Tactile illusions

This short video at iFixit provides a decent and accessible explanation of the Force Touch trackpad that’s now in the 13″ MacBook Pro and will be on the just-announced 12″ MacBook. It’s sort of a followup to Steps 11–15 of iFixit’s recent teardown of the MBP.

The trackpad uses four force gauges, one at each corner, to measure the force you exert when pressing down on it. It’s remarkably similar to the way my bathroom scale works. The force gauges are themselves very simple: short cantilever beams with strain gauges on one side. The strain gauges change resistance according to the curvature of the beams, the curvature of the beams changes according to the forces acting on them, and the four forces on the beams add up to the total force of your touch. By putting a gauge at each corner, the force is measured accurately regardless of where you touch.

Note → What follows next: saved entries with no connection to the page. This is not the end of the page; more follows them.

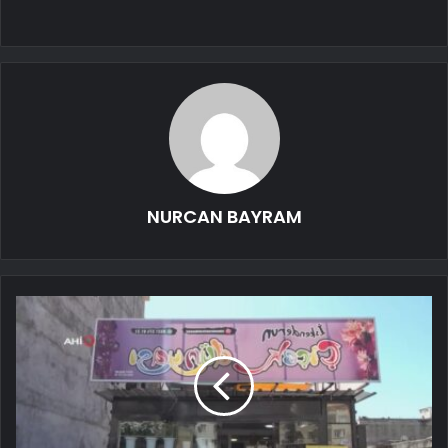
NURCAN BAYRAM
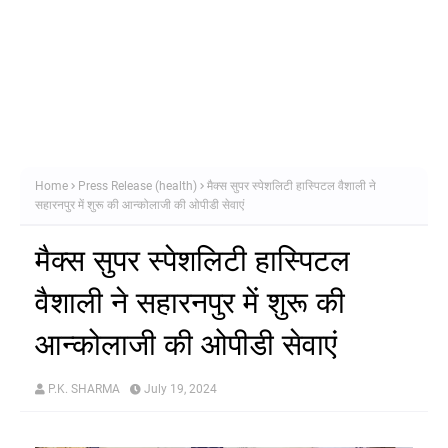
Home
Press Release (health)
मैक्स सुपर स्पेशलिटी हास्पिटल वैशाली ने
सहारनपुर में शुरू की आन्कोलाजी की ओपीडी सेवाएं
मैक्स सुपर स्पेशलिटी हास्पिटल
वैशाली ने सहारनपुर में शुरू की
आन्कोलाजी की ओपीडी सेवाएं
P.K. SHARMA
July 19, 2024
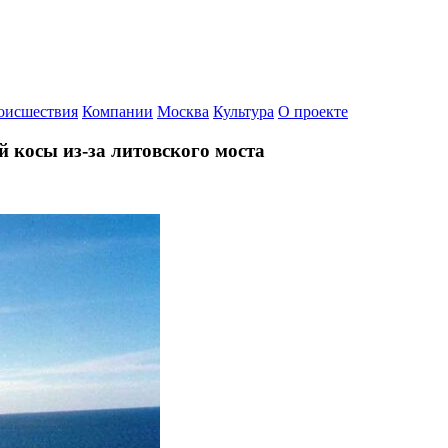
оисшествия
Компании
Москва
Культура
О проекте
й косы из-за литовского моста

I’m going to pick a nit with iFixit’s description of how strain gauges work. The video says

A strain gauge works off of a principle called Poisson’s Ratio, which says that as you stretch a wire, the diameter will decrease and the length will increase and that’ll increase the electrical resistance of that wire.

Every individual fact in that statement is true, and yet I cannot agree that Poisson’s ratio is why a strain gauge works. The electrical resistance of a wire does increase with length and does decrease with diameter, but these two effects are independent. And Poisson’s ratio (which is a number, not a principle) has nothing to do with electrical resistance; it is purely a measure of the relationship between the longitudinal strain in the direction of the applied force and the lateral strain at right angles to the applied force. Poisson’s ratio does play a role in the value of a strain gauge’s gauge factor, but even if a wire had a Poisson’s ratio of zero, you could still make a strain gauge out of it.

More interesting to me is the feedback the trackpad gives you. A set of electromagnets along one edge of the pad shake it laterally according to criteria that are a complete mystery to me. Somehow, though, buzzing the pad laterally gives the user the impression of downward motion. Everyone who’s tried it out says the feeling is uncannily like pushing down on a regular trackpad.

I assume there’s a scientific name for this trick, but so far none of the millions of tech pundits who’ve written about the Force Touch trackpad have dug in and found out what it is. Until I hear otherwise, I’m going to call it a tactile illusion, the obvious analog to an optical illusion. If I had had a real education and knew French, I’d come up with an analog for trompe l’œil. Does trompe l’doigt work?

Update 3/15/15 9:33 PM
Readers come through.

First, I don’t think the common term haptic feedback is specific enough for the Force Touch effect. It’s used to cover all generated responses accessed through touch, and I’m looking for a phrase that applies just to those responses that fool your sense of touch.

Thanks to Yanik Magnan on Twitter and François Joseph de Kermadec via email for a correction to my cod-French. In real French, it would be trompe le doigt. Yanik says l’ is used as the article only if the following word starts with a vowel.

Rahul Bhagat pointed me to this paper by Margaret Minsky, which may be the starting point for the Force Touch system.

Finally Rob Trew, in his maddening way, sent me a link to a French page on “L’illusion tactile,” knowing full well I can’t read it.

Update 3/16/15 12:49 AM
New Scientist used the phrase tactile illusions several years ago, in an article about tricks that fool your sense of touch.